Every line with "pixels" in it should be copied from the data.

* [Data shown]
:::
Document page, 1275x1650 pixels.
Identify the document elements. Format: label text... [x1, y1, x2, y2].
:::
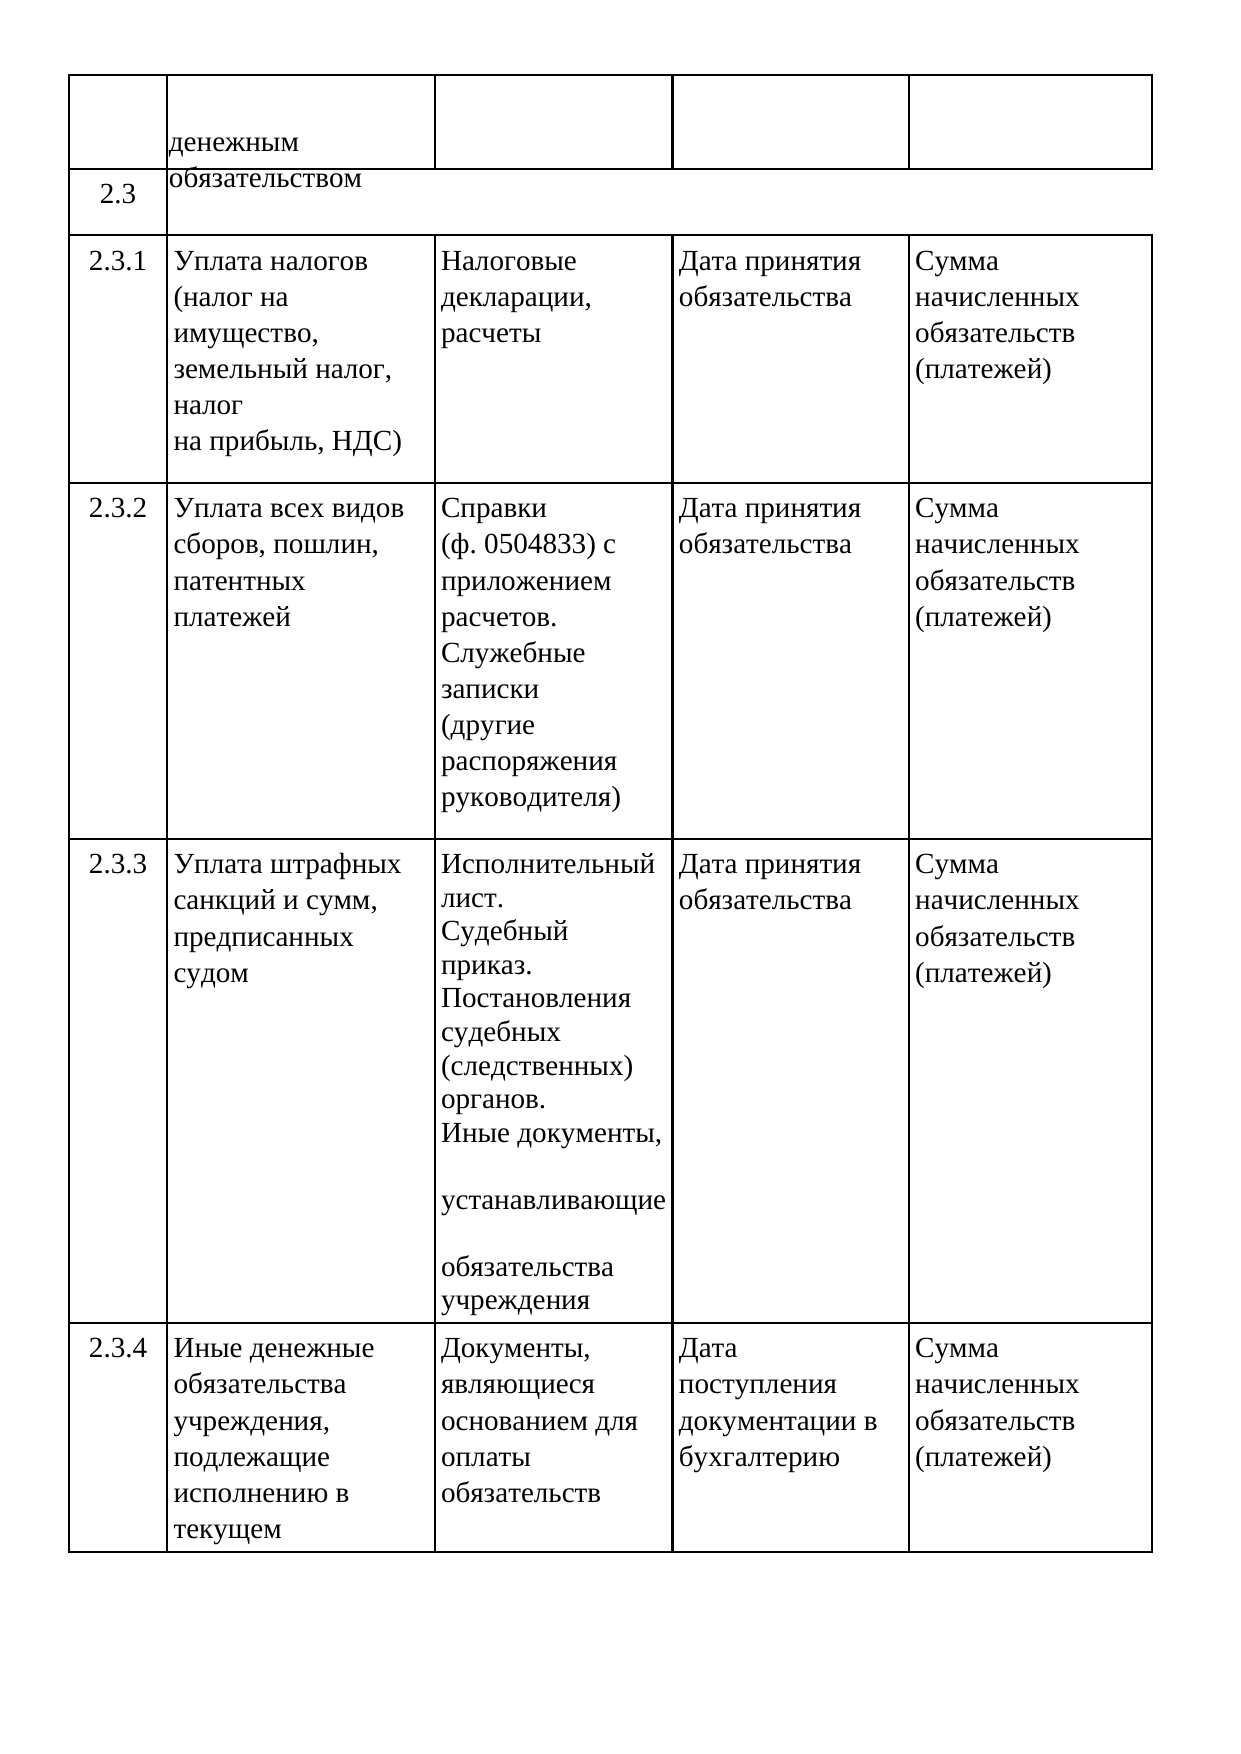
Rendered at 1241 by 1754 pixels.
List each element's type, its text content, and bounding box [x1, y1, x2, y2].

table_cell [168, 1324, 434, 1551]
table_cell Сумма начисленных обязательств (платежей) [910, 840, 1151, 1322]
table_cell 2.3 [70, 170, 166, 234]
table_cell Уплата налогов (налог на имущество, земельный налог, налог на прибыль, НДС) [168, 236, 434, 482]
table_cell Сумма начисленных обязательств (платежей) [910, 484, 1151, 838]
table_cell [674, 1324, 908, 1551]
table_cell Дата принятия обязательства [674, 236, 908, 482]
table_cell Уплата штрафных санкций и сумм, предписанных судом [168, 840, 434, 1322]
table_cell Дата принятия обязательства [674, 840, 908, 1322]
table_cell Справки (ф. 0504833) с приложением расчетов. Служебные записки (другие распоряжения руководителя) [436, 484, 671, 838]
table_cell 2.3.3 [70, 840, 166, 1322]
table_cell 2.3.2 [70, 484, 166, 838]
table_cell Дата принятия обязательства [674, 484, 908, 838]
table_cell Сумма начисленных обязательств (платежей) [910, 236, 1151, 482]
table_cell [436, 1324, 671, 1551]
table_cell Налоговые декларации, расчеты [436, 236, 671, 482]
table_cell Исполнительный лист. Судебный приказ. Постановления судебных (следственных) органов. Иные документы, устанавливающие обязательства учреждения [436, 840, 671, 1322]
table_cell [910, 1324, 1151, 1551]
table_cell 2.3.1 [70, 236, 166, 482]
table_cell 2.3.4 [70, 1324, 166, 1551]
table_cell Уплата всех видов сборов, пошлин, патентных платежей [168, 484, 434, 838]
:::
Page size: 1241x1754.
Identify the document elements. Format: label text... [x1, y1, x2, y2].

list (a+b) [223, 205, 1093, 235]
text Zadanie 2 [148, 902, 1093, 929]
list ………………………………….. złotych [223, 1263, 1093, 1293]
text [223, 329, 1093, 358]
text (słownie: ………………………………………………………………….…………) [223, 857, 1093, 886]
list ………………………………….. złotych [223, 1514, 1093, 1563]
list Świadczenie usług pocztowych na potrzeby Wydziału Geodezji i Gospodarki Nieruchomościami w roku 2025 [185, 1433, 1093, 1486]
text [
:::
* [Exercise result]
Document page, 1275x1650 pixels.
Rendered at 1241 by 1754 pixels.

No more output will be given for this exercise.